Tangenti, il tesoro resta nascosto

Solo una piccola parte dei beni sequestrati è frutto di concussioni

PESCARA. Vincenzo Angelini dice di aver pagato e pagato, un fiume di soldi. Nel suo racconto ai magistrati, il re delle cliniche aveva fornito i dettagli: cifre, date. Di quel denaro, però, nonostante conti rivoltati e controlli all’estero sarebbe stata ritrovata solo una piccola parte.

Dove sono finite le presunte tangenti? Dei 15 milioni di euro che l’imprenditore avrebbe versato ai politici, quasi 12 milioni, secondo le accuse della procura, sarebbero finiti nelle tasche dei quattro indagati eccellenti che, giovedì mattina, hanno visto case, denaro, auto e orologi finire nell’elenco del decreto di sequestro preventivo firmato dal gip Maria Michela Di Fine. Ma se con il provvedimento sono stati messi sotto chiave beni per oltre 10 milioni di euro, le proprietà che secondo il giudice possono essere considerate «provento delle concussioni» sono solo tre: la Porsche Cayenne dell’ex manager della Asl di Chieti Luigi Conga, che venne pagata 124.700 euro e intestata, per l’accusa in modo fittizio, a un parente; i soldi che furono scoperti a bordo della vettura, nel giorno degli arresti, il 14 luglio, 113.400 euro; infine, il denaro contante usato dall’ex segretario della presidenza della giunta regionale Lamberto Quarta per pagare parte del prezzo dovuto per l’acquisto di una villa da 380 mila euro a Francavilla: una somma di 114.250 euro che, scrive il gip, «non risulta prelevata dal conto corrente, costituendo dunque ulteriore provvista di provenienza non giustificata». Ulteriore, sottolinea, perché anche sul conto corrente dell’indagato, nel periodo tra marzo 2006 e dicembre 2007 ci sarebbe stata «liquidità non giustificata rispetto ai redditi».

Sommando, quindi, si arriva a una cifra di 352.350 euro, a cui andrebbe aggiunto quel milione e 800 mila euro che sarebbe transitato sul conto di Conga. Poco più di due milioni di euro ritrovati rispetto a presunte tangenti di circa 12 milioni: 6.250.000 euro all’ex manager Asl e 5.540.000 euro all’ex governatore Ottaviano Del Turco, al suo ex braccio destro Quarta e all’ex capogruppo del Pd Camillo Cesarone. Il resto? Svanito. Forse, pensano in procura, occultato abilmente su conti esteri in paradisi fiscali.
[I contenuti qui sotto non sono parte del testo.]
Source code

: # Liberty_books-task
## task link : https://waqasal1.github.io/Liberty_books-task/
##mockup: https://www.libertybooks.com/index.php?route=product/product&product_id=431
Per il gip, però, la sparizione del «bottino» delle tangenti non modifica il quadro accusatorio disegnato dal pool guidato dal procuratore capo Nicola Trifuoggi con i pm Giuseppe Bellelli e Giampiero Di Florio, dal momento che la legge consente il sequestro «non solo riguardo al prezzo del reato, ma altresì al “profitto”, inteso quale utile ottenuto in seguito alla commissione del reato».

Davanti al provvedimento, l’unico ad annunciare il ricorso al tribunale del riesame, nei prossimi giorni, è Luigi Conga, rappresentato da Barbara D’Angelosante, che già ieri ha depositato al gip una istanza per ottenere l’uso di uno degli appartamenti sequestrati, dove l’ex manager Asl risiede in estate e che, secondo quando disposto dal decreto, dovrà lasciare entro la prossima settimana. «Certamente l’uso dei beni poteva essere lasciato: mi pare una sazione prematura, visto che per quelle del merito dobbiamo ancora attendere» ha detto l’avvocato.

Non sembra invece intenzionato a fare alcun passo la difesa di Ottaviano Del Turco e di Lamberto Quarta, rappresentata dall’avvocato Giuliano Milia, così come l’avvocato Marco Femminella, difensore di Camillo Cesarone: «Per il mio cliente l’appartamento sequestrato è quello dove abita, non ha ville né tenimenti. Nessuna istanza: è sicuro della propria innocenza, quindi sa che i beni torneranno nella sua disponibilità».